Decoding the future of the UK-India Relationship – Delhi

By Divya Dwivedi, Surbhi Mathur

AS UK BUSINESSES STRIVE FOR A KEY ROLE IN THE EMERGING INDIAN MIRACLE, The UK India Business Council organised a panel discussion on “Decoding the future of the UK-India Relationship” on 28 March 2018 in New Delhi

This was a prelude and curtain raiser for the visit of Prime Minister Narendra Modi to the UK in April 2018 on the sidelines of CHOGM. This is being seen as a landmark visit to strengthen the UK-India forward-looking partnership.

We were delighted to be joined by Mr Ramesh Abhishek, Secretary, Department of Industrial Policy and Promotion (DIPP), Government of India, Sir Dominic Asquith, KCMG, British High Commissioner to India, and Richard Heald, OBE, Group CEO, UK India Business Council as our key panellists, and to have the session moderated by Ms Shereen Bhan, Managing Editor, CNBC TV18.

Chief Guest Mr Ramesh Abhishek, Secretary, DIPP, was optimistic about the UK-India future relationship despite Brexit, as this presents an opportunity for UK and India to ink their own pacts and treaties.

He prioritised the SME connect between UK and India to be a significant contributor to deepen ties between the two countries, along with a focus on innovation and technology collaboration. He further added that Indian SMEs require hand holding as it is at the nascent stages to get the right kind of growth, which presents the two countries with a unique opportunity to collaborate.

Scaling up of startups in India was also identified as a potential area of collaboration. India’s incredible jump of 30 ranks in the Ease of Doing Business parameter has been lauded by the UK which itself ranks amongst the top 7 countries globally on the ease of doing business parameters. Therefore, identification of the right kinds of regulations that can be adopted from the UK for improving the business environment in India, will be an important area of collaboration between the two countries.

UK companies have shown a keen interest in investing in Indian automotive clusters and in augmenting its design capabilities. Indian companies also look at investment in UK companies as favourable as it provides them with a gateway to the rest of Europe. This remains unchanged even after Brexit.

Defence is another strategic sector where UK industry has a keen interest in India.

Sir Dominic Asquith, KCMG, British High Commissioner to India, emphasised technology collaboration, from artificial intelligence, block chain technology, setting up of manufacturing centres, and technology clusters, to be priority areas for the UK and India.

India and the UK have proved to be responsible global powers with immense scope and opportunity for collaborative business.

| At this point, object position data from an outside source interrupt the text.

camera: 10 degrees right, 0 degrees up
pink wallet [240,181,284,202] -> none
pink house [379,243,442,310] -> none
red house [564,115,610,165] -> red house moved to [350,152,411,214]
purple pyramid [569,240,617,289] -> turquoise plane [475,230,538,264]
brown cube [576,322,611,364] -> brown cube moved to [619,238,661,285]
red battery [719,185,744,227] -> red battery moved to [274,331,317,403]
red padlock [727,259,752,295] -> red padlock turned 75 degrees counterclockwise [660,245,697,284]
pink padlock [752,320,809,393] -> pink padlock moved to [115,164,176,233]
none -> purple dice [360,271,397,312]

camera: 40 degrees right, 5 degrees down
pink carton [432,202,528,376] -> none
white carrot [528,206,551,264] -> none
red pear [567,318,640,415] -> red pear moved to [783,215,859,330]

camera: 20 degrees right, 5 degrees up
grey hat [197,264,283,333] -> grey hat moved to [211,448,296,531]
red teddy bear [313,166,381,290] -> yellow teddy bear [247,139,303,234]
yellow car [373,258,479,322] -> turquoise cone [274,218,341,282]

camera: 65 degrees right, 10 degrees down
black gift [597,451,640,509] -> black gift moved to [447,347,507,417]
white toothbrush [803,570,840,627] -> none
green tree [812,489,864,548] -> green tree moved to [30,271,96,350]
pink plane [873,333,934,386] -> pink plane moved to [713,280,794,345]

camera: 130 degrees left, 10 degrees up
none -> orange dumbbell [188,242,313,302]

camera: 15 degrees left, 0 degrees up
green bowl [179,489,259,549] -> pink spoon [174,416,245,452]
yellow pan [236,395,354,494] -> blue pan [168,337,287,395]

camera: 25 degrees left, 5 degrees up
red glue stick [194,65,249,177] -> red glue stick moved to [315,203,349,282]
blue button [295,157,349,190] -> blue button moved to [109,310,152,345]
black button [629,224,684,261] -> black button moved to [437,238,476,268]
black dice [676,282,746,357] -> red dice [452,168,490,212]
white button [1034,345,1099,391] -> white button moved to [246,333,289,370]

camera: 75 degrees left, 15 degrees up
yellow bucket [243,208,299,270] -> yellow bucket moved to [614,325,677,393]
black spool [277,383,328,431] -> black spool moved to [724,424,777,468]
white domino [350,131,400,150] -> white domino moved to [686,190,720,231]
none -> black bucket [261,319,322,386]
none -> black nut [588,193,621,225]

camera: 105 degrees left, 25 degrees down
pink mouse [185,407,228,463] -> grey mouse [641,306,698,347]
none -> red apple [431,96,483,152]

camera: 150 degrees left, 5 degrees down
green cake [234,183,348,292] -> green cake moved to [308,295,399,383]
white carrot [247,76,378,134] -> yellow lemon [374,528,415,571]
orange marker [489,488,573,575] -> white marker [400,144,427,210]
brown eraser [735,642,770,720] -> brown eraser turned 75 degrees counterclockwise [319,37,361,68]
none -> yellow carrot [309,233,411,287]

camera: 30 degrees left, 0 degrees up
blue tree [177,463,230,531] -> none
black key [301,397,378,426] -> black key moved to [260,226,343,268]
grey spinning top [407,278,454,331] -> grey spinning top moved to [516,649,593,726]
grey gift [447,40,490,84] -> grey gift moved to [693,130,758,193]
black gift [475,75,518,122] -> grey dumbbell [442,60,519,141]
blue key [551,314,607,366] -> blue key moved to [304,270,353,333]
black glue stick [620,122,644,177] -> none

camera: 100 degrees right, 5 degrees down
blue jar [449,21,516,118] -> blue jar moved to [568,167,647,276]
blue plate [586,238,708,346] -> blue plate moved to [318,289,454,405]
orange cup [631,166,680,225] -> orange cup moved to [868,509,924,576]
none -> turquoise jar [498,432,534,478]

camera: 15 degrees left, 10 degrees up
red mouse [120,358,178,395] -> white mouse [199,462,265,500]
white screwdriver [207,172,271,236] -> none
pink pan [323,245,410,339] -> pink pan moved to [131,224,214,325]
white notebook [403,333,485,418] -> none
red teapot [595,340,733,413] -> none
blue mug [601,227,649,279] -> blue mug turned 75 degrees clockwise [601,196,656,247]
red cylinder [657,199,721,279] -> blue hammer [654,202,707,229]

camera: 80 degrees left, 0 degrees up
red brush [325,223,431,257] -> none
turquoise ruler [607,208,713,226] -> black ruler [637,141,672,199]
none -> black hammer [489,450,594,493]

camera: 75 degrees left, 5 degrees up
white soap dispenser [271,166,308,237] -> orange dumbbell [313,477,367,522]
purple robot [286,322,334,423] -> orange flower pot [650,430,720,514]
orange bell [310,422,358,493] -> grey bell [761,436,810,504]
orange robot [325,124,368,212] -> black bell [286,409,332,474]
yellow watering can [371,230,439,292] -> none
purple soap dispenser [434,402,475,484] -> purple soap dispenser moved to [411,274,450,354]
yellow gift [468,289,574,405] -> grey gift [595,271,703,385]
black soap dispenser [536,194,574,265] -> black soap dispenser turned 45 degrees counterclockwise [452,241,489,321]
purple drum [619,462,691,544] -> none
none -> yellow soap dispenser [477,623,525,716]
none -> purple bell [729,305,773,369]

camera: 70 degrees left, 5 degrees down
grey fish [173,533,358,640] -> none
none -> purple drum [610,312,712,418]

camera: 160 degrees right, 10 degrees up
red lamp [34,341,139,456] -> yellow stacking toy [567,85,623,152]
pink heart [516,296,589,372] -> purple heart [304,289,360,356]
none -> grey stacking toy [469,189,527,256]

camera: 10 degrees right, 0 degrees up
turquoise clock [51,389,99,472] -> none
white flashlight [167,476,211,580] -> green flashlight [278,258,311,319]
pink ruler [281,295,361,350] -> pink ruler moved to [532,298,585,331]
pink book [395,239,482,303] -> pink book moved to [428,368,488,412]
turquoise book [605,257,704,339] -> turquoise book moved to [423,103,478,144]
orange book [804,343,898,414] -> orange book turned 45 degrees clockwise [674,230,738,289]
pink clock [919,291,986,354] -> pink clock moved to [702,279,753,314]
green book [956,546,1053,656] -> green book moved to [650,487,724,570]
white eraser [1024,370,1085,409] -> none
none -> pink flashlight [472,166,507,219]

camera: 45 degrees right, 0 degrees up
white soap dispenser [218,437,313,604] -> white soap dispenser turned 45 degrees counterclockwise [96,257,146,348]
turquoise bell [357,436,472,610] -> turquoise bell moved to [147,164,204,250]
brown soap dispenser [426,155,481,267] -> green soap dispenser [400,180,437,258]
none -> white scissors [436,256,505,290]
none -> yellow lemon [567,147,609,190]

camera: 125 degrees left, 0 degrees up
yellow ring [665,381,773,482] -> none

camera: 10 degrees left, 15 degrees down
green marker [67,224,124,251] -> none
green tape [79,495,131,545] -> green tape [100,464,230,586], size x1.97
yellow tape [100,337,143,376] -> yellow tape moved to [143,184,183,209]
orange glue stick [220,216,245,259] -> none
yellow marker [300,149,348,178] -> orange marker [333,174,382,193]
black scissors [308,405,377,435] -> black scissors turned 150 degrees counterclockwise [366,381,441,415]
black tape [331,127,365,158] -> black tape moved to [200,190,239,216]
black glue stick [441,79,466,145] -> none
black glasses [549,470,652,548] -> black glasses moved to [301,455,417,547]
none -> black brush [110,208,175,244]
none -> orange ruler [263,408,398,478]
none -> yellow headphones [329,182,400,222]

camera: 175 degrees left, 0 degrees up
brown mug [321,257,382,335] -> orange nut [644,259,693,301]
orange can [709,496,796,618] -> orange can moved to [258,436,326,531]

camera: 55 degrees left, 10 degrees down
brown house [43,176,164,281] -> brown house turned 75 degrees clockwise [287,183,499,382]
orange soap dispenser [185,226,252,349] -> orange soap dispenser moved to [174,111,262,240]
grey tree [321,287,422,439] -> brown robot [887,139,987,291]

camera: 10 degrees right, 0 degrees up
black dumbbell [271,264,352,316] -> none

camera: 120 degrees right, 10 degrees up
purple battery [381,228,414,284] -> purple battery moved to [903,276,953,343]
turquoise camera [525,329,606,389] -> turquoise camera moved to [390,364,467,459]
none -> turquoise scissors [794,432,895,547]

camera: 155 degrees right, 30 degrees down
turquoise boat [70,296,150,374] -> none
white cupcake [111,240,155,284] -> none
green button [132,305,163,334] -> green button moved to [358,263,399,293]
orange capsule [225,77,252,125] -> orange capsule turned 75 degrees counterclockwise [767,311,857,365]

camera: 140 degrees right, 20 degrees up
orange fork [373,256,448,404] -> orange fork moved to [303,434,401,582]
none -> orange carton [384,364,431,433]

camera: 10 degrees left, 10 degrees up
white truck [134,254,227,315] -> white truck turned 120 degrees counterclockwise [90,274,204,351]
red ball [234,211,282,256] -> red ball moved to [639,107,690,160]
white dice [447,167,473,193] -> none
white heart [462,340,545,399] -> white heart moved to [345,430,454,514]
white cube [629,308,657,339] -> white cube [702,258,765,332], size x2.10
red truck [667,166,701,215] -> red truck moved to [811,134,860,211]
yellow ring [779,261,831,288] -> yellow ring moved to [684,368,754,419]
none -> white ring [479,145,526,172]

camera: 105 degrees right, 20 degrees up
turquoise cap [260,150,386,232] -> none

To bolster growth and increase faith in private players for identifying the right opportunities in either countries, a modern and forward-looking trade arrangement, such as a bilateral investment treaty, will become the right enabler in the shared finance and investment ecosystem.

Defence, healthcare, data security, disaster management, electric vehicles, higher education, and skills were some of the sectors of collaboration which were identified during the discussions.

UK India Business Council’s report, The UK and India: Bilateral Investment Relationship, was also released at the session.